The input Start Marker

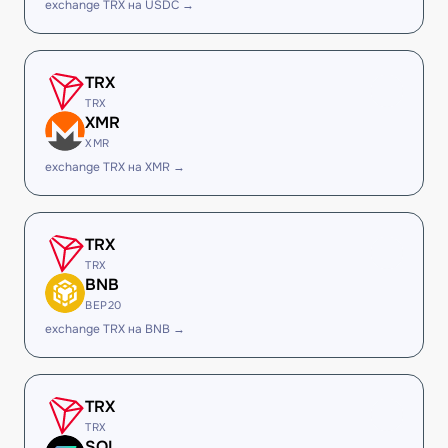
exchange TRX на USDC →
TRX
TRX
XMR
XMR
exchange TRX на XMR →
TRX
TRX
BNB
BEP20
exchange TRX на BNB →
TRX
TRX
SOL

The input End Marker

Exercise brief >> Among the lines of the data above, find those with the word "exchange" and show them.

Exercise result >>
exchange TRX на USDC →
exchange TRX на XMR →
exchange TRX на BNB →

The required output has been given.